Gegen die Sachbehandlung habe ich keine Bedenken. …““
- Wie versuchen linke, linksradikale und linksextreme Gruppen und kriminelle Migranten Rassismusdiskurse zur Diskreditierung legalen und legitimen staatlichen Handelns zu instrumentalisieren?
Linksextremisten diskreditieren das staatliche Gewaltmonopol als Repressionsmechanismus. Eingriffsmaßnahmen, die sich gegen Personen mit Migrationshintergrund richten, werden im Linksextremismus generell als Ausdruck rassistisch motivierter Repression betrachtet. In einem der Hauptthemenfelder der linksextremistischen Szene, der Antirepression, wird polizeiliches Handeln grundsätzlich als Willkür dargestellt. Insbesondere Zwangsmaßnahmen der Polizei gelten als unrechtmäßig und inszeniert. Der Polizei wird durchgängig vorgeworfen, dass gewalttätiges Handeln des polizeilichen Gegenübers von der Polizei provoziert werde. Zudem propagiert die linksextremistische Szene seit Jahren, dass es insbesondere im Bereich der Polizei institutionellen Rassismus gebe.

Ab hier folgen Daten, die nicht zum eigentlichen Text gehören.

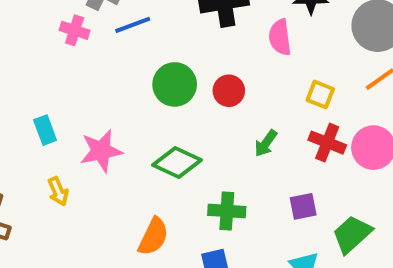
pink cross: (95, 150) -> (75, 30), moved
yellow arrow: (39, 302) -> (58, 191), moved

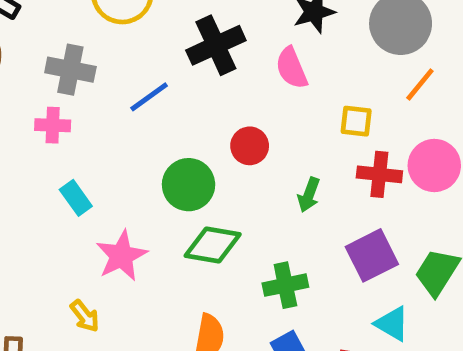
blue line: (133, 25) -> (149, 97), moved
green circle: (175, 84) -> (189, 185), moved
cyan rectangle: (45, 130) -> (76, 198), moved
purple square: (303, 206) -> (372, 255), size x1.5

Durch die aktuellen Vorfälle in den USA tritt dieses Thema wieder verstärkt in den Fokus der linksextremistischen Szene, stellt aber kein neues Phänomen dar. Festzustellen ist derzeit, dass insbesondere polizeiliche Maßnahmen gegenüber Personen mit dunkler Hautfarbe vielfach zu Unmutsäußerungen bis hin zu Widerstandshandlungen Unbeteiligter führen können.
Darüber hinaus wird die Polizei aus dem linksextremistischen Spektrum regelmäßig mit dem Vorwurf des „Racial Profiling“ konfrontiert.
- Welche Maßnahmen ergreift die Landesregierung, um Polizeivollzugsbeamte vor Diskreditierungsversuchen durch Rassismusvorwürfe und öffentliche Bloßstellungen, wie sie in Bielefeld nun geschehen sind, zu schützen?
Bei Feststellung von Straftaten, insbesondere auch im Internet und sozialen Medien, erfolgt eine konsequente Strafverfolgung und die enge Zusammenarbeit mit allen dafür in Frage kommenden staatlichen und privaten Einrichtungen. Durch zeitnahe Strafverfolgung kann der Öffentlichkeit verdeutlicht werden, dass auch niederschwellige Straftaten (zum Beispiel Beleidigungen) gegen Polizeivollzugsbeamte geahndet werden.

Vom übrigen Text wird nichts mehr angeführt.